Spending money is good and tax rises are good therefore we must
indiscriminately raise taxes to throw money at public services. As a socialist, I’m offended that people
think of this as socialism (it’s not) and goes a long way to explaining Labour’s
policy failures. By the time Labour
repeated that mistake in 2016’s Holyrood elections by promising Tax hikes for all
and (an illegal) rebate (which fell apart under scrutiny), they had already
made the mistake that finished them in the eyes of many Scottish voters.
It’s not
surprising, or that controversial, that Scottish Labour should argue for
Scotland to remain within the United Kingdom.
It was the way they argued that case which alienated many Scottish voters.

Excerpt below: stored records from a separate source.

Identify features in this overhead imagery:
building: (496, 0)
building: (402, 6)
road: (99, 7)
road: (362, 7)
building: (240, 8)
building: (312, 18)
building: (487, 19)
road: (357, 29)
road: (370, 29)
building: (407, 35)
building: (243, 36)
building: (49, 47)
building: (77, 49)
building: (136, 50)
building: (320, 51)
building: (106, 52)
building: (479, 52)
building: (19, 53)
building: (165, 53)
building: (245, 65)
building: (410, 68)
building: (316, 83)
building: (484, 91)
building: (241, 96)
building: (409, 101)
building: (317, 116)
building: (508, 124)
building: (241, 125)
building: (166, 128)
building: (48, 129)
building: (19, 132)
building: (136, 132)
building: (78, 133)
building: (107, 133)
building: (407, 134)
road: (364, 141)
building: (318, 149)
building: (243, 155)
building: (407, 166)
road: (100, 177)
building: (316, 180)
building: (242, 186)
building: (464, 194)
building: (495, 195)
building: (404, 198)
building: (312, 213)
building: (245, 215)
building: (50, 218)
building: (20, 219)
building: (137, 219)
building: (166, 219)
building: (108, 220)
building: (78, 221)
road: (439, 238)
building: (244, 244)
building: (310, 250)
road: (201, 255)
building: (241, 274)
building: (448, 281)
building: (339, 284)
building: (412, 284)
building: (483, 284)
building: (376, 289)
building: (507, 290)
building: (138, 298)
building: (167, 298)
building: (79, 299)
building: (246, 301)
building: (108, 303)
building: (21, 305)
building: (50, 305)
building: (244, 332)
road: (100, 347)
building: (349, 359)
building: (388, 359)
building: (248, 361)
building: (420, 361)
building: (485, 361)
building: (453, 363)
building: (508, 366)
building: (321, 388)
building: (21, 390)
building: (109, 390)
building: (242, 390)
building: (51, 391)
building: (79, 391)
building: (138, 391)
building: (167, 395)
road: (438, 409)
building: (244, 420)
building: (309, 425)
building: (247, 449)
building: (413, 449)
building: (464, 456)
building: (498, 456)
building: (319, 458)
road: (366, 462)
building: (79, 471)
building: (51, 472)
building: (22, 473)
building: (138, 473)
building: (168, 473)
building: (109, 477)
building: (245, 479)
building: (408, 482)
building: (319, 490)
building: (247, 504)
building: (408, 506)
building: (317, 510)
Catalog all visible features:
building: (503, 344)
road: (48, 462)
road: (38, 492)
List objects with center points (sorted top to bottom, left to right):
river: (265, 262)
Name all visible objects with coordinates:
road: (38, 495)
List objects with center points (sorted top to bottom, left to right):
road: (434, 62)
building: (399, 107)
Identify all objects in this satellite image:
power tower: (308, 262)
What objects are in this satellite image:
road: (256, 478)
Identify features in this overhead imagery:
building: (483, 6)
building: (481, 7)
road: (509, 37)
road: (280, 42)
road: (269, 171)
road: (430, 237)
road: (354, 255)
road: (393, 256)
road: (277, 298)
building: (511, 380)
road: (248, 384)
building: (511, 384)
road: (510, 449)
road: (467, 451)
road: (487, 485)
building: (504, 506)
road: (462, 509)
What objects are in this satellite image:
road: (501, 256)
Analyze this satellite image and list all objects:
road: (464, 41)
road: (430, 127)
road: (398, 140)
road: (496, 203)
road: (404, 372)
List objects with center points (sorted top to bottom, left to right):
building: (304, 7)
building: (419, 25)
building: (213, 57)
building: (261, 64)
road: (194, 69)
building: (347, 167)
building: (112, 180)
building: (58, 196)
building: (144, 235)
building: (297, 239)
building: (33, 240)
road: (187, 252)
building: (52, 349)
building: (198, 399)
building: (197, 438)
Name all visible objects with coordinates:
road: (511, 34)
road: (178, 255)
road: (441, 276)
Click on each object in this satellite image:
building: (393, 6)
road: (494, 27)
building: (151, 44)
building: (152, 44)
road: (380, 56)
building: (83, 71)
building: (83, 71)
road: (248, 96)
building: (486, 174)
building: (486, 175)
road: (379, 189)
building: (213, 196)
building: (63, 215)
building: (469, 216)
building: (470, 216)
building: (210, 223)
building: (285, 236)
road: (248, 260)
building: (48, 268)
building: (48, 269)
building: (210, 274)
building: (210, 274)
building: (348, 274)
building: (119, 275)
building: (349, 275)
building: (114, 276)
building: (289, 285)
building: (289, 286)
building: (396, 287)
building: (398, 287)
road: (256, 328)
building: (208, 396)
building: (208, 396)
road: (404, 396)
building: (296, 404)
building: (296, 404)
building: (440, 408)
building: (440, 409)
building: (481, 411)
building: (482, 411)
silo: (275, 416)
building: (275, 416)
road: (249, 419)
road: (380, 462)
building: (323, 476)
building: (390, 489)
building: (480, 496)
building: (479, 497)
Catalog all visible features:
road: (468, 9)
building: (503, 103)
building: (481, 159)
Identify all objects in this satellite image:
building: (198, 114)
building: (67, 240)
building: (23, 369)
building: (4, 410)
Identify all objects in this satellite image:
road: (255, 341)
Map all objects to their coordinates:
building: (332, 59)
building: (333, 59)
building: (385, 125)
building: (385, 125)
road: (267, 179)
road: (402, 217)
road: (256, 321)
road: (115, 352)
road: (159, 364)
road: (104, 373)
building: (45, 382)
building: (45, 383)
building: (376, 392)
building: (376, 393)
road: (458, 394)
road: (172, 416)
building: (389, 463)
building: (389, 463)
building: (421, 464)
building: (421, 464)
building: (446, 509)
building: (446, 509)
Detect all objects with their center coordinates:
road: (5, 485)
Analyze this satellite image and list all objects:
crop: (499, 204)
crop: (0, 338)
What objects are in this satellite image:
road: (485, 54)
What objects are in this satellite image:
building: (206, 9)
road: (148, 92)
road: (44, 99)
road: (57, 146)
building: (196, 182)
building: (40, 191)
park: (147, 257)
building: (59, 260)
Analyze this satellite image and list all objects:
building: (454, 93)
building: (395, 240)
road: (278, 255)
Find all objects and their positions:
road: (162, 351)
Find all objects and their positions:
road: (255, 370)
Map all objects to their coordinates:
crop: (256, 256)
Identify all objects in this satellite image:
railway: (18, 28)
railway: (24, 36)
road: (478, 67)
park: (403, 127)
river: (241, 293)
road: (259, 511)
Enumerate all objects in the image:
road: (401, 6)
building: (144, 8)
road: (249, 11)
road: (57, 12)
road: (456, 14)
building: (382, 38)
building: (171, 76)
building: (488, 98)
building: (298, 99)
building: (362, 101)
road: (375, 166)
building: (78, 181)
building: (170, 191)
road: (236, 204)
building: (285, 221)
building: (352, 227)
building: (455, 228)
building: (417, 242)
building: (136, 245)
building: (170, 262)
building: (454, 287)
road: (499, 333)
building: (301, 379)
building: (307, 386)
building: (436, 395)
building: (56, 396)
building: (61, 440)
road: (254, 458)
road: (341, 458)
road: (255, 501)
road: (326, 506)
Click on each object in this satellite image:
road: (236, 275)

Scottish Labour helped to set up the
pro-Union Better Together campaign group and shared a platform with the Lib
Dems and the Conservatives. However it
was the continued use of Tory attack lines and the cosy comfortableness that
Scottish Labour hierarchy used those attack lines which resulted in the scales
falling from many a Labour voter’s eyes.
That the referendum was ‘won’ had more to do with the SNP’s lack of
economic arguments and Sterlingzone than anything Scottish Labour did as voters
concluded that Independence at that point under that White Paper was too much
of a risk. Voters also concluded that
Scottish Labour were also finished. How
different history would have been had Wendy Alexander remained Scottish Labour’s
leader in Holyrood and the SNP gathered enough votes to hold their referendum
in the first term.
644 days later
and another Referendum arrived. If the
Independence Referendum split (and continues to split) Scottish votes into
pro-Independence and pro-Union voters, then the EU referendum did precisely the
same thing to the rest of the country.
This time Labour found itself under a leader with Eurosceptic leanings
press ganged into being an apologist for the European Union. As a result, and still remembering how they ‘won’
the last referendum but lost the peace, Labour fell rather badly between two
stools by striking a sober but resolutely non cheerleading defence of the EU.
This would
normally not be the fatal mistake for Labour.
However this is a party at war with itself. Ed Milliband was not supposed to win the
Labour Leadership in 2010 (according to the script put forward by pro-Blairite
Labour MP’s) while Corbyn was simply not supposed to win the Labour leadership
in 2015 as he fought off three candidates from Labour’s Progress Group (the now
official group of Labour members who believe in Blairite Third Way politics). It took less than a second for the Progress
Wingers (on their website, the motto “The party within a party” appears –
predating Momentum) to make their displeasure known at the result as Jamie Reed
‘resigned’ from the shadow cabinet. His
was not the only person to, essentially, end their political careers by
throwing their toys out of the pram.
The Labour war is
really a proxy for something else. The
Progress Wingers believe that power must be won before good things can be done
(even if those good things are watered down to become more palatable to so
called ‘swing’ voters) so policies must be tailored to appeal to swing
voters. Corbyn and his supporters
believe that arguments must be made and policies must be formulated to appeal
to core supporters and that they can win through the power of their arguments
rather than through compromise. It is
the question which Blair never answered, indeed his premiership has rather
muddied the waters in this respect. In
the post Thatcher Britain, what exactly is Labour for?
From a position
10 years ago, where Labour held the reigns of power, we now see a Labour party
being torn apart from the inside and on the outside by political opponents like
the Tories, UKIP and the SNP. This is a
situation entirely of their own making through their own choices or their
reactions to other people’s choices.
Labour needs to have a long hard look at itself and ask serious hard
questions about what it stands for, why and how it can successfully regain
power without compromising those answers.
While I’m not sure if this blog will be here in another 10 years, if
Labour carries on with the current self destructive path it’s on then they
certainly won’t be here. Going the same
way as the Dodo, the Dinosaurs and the Liberals on the extinct list.